O yüzden büyükleri, bu alana çekmeye çalışıyor. Bir anlamda, hazine yolunda kral/kraliçe ya da aristokrat sınıftan

destek arayan eski denizciler gibi. Araştırıyor, kaynağı buluyor, o kaynağa yatırım yapılması için girişimlere başlıyor. Aynı, yeni dünyayı ele geçirebilmek için Kraliçe’den destek isteyen Kristof Kolomb gibi.

Peki neden Alphan Manas’ın dört elektrikli araç girişimi de bekleneni veremedi. Ben bunun nedeninin kendimce

aşırı doz iletişim olduğuna yönelik kendimci bir teşhis koydum. Manas’ın proje üzerine ilgiyi çekmek için kullandığı stratejilerin mevcut projenin üzerinde ekstra bir beklenti yarattığını, konu hesap kitap işlerine geldiğinde yatırımcıların bu işe girmekten imtina ettiklerini düşünüyorum.
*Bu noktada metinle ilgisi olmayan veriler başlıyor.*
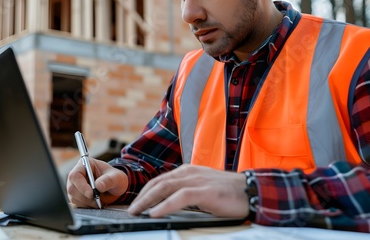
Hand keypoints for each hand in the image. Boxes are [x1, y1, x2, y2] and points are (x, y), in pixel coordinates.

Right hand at [67, 158, 127, 207]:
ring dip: (86, 202)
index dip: (81, 186)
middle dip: (85, 197)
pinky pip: (76, 203)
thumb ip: (108, 180)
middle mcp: (77, 174)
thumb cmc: (115, 178)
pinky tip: (94, 203)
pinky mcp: (75, 195)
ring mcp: (75, 185)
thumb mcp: (117, 177)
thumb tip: (98, 185)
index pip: (75, 175)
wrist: (115, 187)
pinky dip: (86, 206)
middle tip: (97, 200)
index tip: (91, 194)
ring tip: (98, 201)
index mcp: (85, 164)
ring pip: (73, 197)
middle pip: (72, 188)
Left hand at [128, 164, 248, 217]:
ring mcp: (197, 180)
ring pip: (165, 188)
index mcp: (188, 171)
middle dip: (142, 196)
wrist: (252, 190)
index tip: (136, 202)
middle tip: (131, 209)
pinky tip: (155, 213)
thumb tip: (169, 204)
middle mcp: (189, 172)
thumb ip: (187, 192)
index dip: (146, 191)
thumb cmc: (229, 192)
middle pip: (158, 183)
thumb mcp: (203, 188)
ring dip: (147, 201)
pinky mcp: (205, 191)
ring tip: (137, 211)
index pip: (161, 180)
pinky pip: (179, 198)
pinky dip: (165, 205)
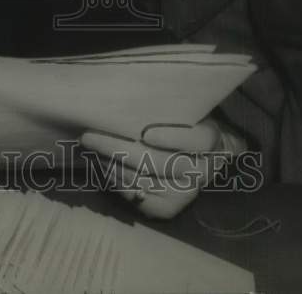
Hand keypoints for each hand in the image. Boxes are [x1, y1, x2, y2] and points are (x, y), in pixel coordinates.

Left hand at [79, 119, 246, 219]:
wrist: (204, 160)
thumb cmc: (189, 125)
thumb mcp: (189, 111)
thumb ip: (171, 108)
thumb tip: (132, 93)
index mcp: (212, 143)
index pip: (199, 142)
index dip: (174, 139)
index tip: (146, 133)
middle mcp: (201, 172)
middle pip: (160, 163)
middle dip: (120, 149)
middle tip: (89, 136)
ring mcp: (184, 194)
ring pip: (144, 181)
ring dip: (111, 163)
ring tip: (90, 148)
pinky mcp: (168, 209)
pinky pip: (136, 196)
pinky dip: (115, 180)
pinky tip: (101, 164)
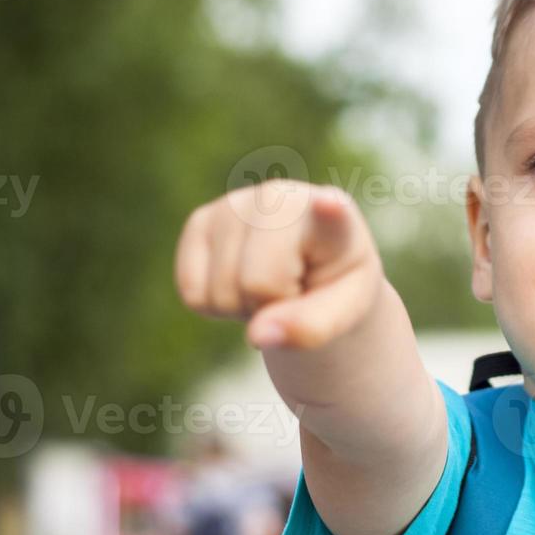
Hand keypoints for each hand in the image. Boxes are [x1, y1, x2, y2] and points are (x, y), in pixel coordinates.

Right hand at [174, 180, 382, 350]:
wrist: (305, 270)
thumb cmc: (332, 289)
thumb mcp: (342, 315)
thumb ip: (311, 328)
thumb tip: (259, 335)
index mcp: (336, 222)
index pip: (333, 214)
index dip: (329, 211)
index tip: (333, 204)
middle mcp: (280, 199)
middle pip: (257, 284)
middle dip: (270, 306)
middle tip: (292, 292)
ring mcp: (234, 204)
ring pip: (220, 293)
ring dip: (244, 307)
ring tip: (271, 284)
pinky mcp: (200, 219)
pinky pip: (192, 293)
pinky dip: (215, 306)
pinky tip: (241, 282)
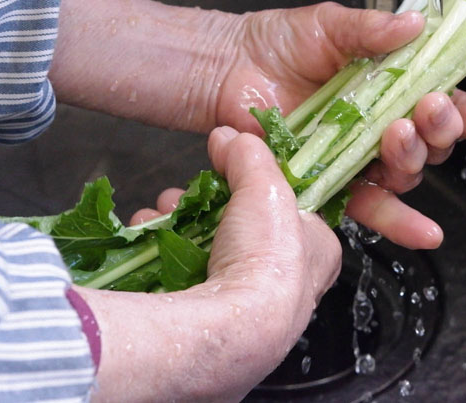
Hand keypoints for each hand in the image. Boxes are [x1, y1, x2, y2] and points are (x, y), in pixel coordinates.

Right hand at [80, 126, 340, 401]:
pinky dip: (161, 253)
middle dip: (207, 207)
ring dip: (178, 226)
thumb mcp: (265, 186)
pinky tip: (147, 234)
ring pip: (207, 253)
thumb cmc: (267, 260)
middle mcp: (287, 286)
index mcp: (318, 254)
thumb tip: (231, 136)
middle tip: (186, 194)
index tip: (233, 174)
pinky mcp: (209, 325)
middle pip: (242, 231)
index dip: (259, 190)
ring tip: (161, 210)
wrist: (231, 328)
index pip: (291, 213)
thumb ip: (250, 157)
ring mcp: (247, 310)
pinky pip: (181, 278)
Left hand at [213, 3, 465, 248]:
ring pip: (407, 171)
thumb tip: (415, 25)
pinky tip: (423, 233)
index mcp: (393, 85)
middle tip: (430, 109)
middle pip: (434, 140)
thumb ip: (372, 28)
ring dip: (414, 159)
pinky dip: (398, 223)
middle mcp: (383, 123)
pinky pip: (371, 208)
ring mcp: (359, 155)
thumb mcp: (330, 23)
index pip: (447, 100)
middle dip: (443, 127)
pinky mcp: (333, 181)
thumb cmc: (277, 43)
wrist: (224, 68)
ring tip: (397, 136)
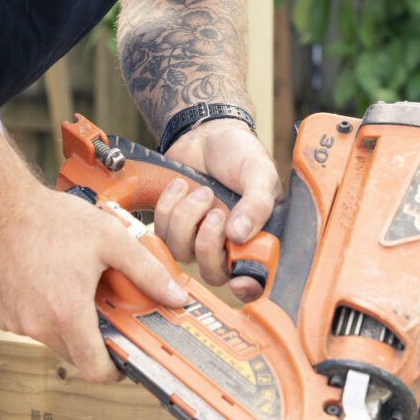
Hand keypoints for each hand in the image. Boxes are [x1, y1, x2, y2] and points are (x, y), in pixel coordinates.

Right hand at [0, 185, 190, 382]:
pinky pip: (29, 324)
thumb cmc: (50, 219)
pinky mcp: (0, 312)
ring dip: (66, 322)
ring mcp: (15, 320)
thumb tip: (175, 295)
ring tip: (72, 285)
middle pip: (75, 353)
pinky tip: (46, 280)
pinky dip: (42, 312)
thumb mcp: (111, 239)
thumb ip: (147, 271)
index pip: (94, 370)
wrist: (0, 205)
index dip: (114, 371)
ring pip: (51, 338)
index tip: (123, 359)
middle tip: (101, 307)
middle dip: (92, 337)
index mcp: (67, 313)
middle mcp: (37, 324)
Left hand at [154, 119, 281, 300]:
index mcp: (256, 237)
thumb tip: (240, 235)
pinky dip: (168, 207)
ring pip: (182, 252)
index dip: (247, 287)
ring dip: (186, 218)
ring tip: (200, 191)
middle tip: (214, 211)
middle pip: (212, 272)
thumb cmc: (240, 153)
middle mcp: (226, 244)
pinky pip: (160, 232)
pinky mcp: (172, 225)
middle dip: (207, 243)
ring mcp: (197, 237)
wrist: (208, 132)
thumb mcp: (259, 173)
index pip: (254, 279)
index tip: (239, 281)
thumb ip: (257, 204)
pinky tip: (180, 186)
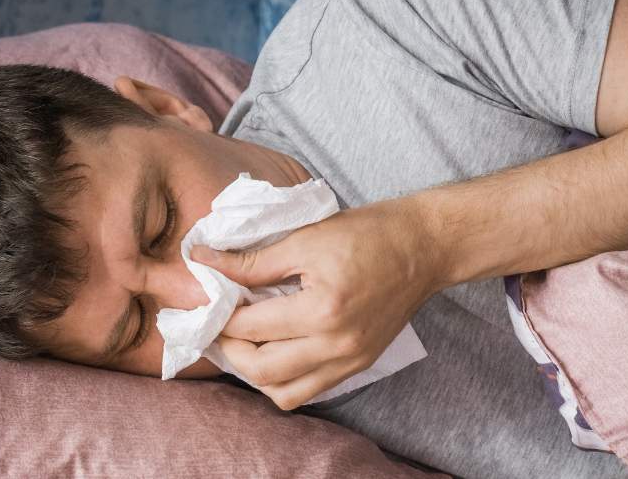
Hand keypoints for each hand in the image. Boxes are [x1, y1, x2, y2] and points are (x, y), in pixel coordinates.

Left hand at [190, 197, 440, 409]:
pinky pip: (309, 390)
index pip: (251, 326)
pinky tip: (275, 351)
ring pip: (284, 393)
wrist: (424, 248)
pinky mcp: (359, 365)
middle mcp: (337, 345)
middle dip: (230, 349)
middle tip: (221, 324)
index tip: (208, 299)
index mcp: (323, 310)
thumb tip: (204, 261)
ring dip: (255, 372)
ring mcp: (350, 361)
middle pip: (261, 370)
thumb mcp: (305, 238)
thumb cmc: (368, 234)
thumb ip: (252, 260)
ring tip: (246, 342)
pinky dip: (284, 379)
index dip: (221, 314)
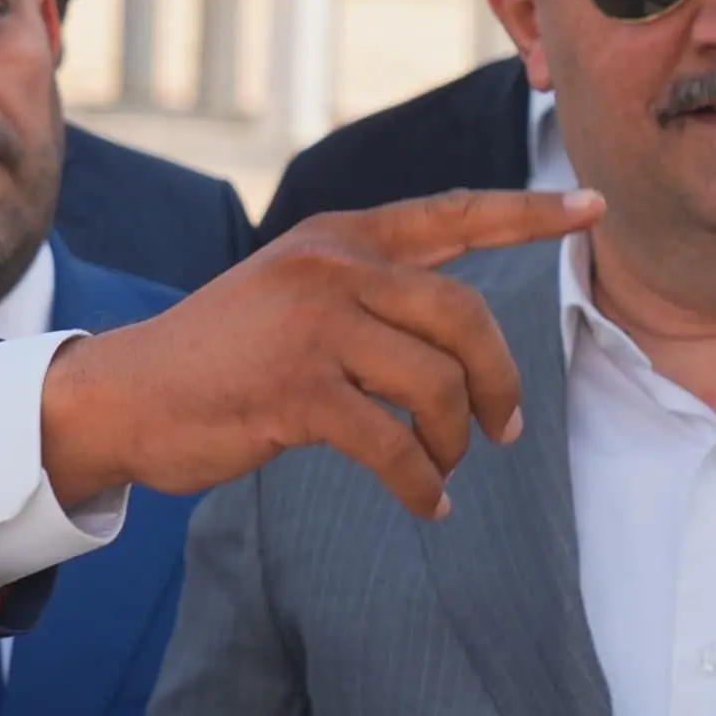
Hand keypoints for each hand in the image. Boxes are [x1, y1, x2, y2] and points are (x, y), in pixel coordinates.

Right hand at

Otomotiv ilginç bir iş. Bence buradan kazanılan paranın yine otomotiv yatırılması, bu sistemi bozmayan yatırımcıyı çok para kazandırabilir. Ancak, otomotivden kazanılan paranın başka işlere yatırılması, her iki işi de batırabilir ki bunun çok örneğini gördük. Farklı bir yönden bakıldığında, dışarıdan bu işe girecek kişilerin de ilk etapta maddi/manevi motive olabilmeleri çok zor görünüyor. İşte bu kısır döngü içinde Manas’ın elektrikli projeleri bence mevcut otomotiv yatırımcıları için bir cazibe merkezi değil. Otomotiv endüstrisi dışındaki isimler ise galiba maceraya atılmak istemiyor.